→ **Text**:
Imitation is the sincerest form of flattery, and 600 miles north, in Copenhagen’s lively Tivoli pleasure gardens, they called Hans Christian Lumbye “the Strauss of the North”. Like his Viennese counterpart, he knew the value of a gimmick, and in his effervescent Champagne Galop (1845) it’s not hard to spot. Probably the best dance music in the world? It’s certainly as refreshing as a cool Carlsberg.

Two years later in 1847, Denmark’s first railway line opened between Copenhagen and Roskilde (its first steam locomotive, in true Nordic fashion, was christened Odin). This was still a strange and new technology - the London-Birmingham railway had opened only in 1838 - but Lumbye must have gone for a ride because his Copenhagen Steam Railway Galop gets the sounds (and sights) of a train ride through the Danish countryside spot-on. It’s one of the earliest musical portraits of a steam locomotive, and still one of the most charming.

Back in Vienna, Strauss’s orchestra was becoming a global sensation, so to share the load he brought his brothers into the firm. In the end, it would be little brother Eduard (“Edi”) who kept the flame burning into the 20th century, and with dances like the sparky quick polka Auf und davon! (Up and away!) (1871) he showed that he was no slouch at a catchy tune himself. The French composer Charles Gounod had a knack for an earworm too, and in his opera Roméo et Juliette (1867) he didn’t hesitate to make the young Juliet burst into a dizzy, show-stopping waltz: Je veux vivre (I want to live!). After all, audiences like to see their stars shine, and Gounod’s prima donna wasn’t going to let Shakespeare get in the way of her high notes!

→ **Data section**:
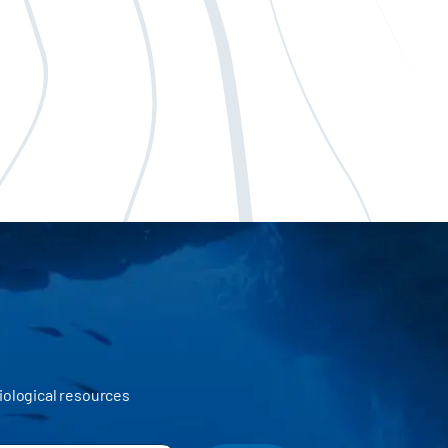
iological resources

→ **Instructions**:
1 > For each statement, say yes or no to whether it agrees with the text on 19th-century dance music, and quote the deciding words of the text exactly. (a) Denmark's first railway line ran between Copenhagen and Roskilde. (b) Lumbye's Champagne Galop dates from 1847. (c) Eduard Strauss was the older brother.
2 > Retype the part of the text on 19th-century dance music that opens with the words containing "Back in Vienna, Strauss’s" and closes with "her high notes!".
The data is separate material, apart from the text on 19th-century dance music.

→ **Responses to the tasks**:
1 >
(a) Yes: "Denmark’s first railway line opened between Copenhagen and Roskilde"
(b) No: "in his effervescent Champagne Galop (1845)"
(c) No: "it would be little brother Eduard (“Edi”) who kept the flame burning into the 20th century"

2 >
Back in Vienna, Strauss’s orchestra was becoming a global sensation, so to share the load he brought his brothers into the firm. In the end, it would be little brother Eduard (“Edi”) who kept the flame burning into the 20th century, and with dances like the sparky quick polka Auf und davon! (Up and away!) (1871) he showed that he was no slouch at a catchy tune himself. The French composer Charles Gounod had a knack for an earworm too, and in his opera Roméo et Juliette (1867) he didn’t hesitate to make the young Juliet burst into a dizzy, show-stopping waltz: Je veux vivre (I want to live!). After all, audiences like to see their stars shine, and Gounod’s prima donna wasn’t going to let Shakespeare get in the way of her high notes!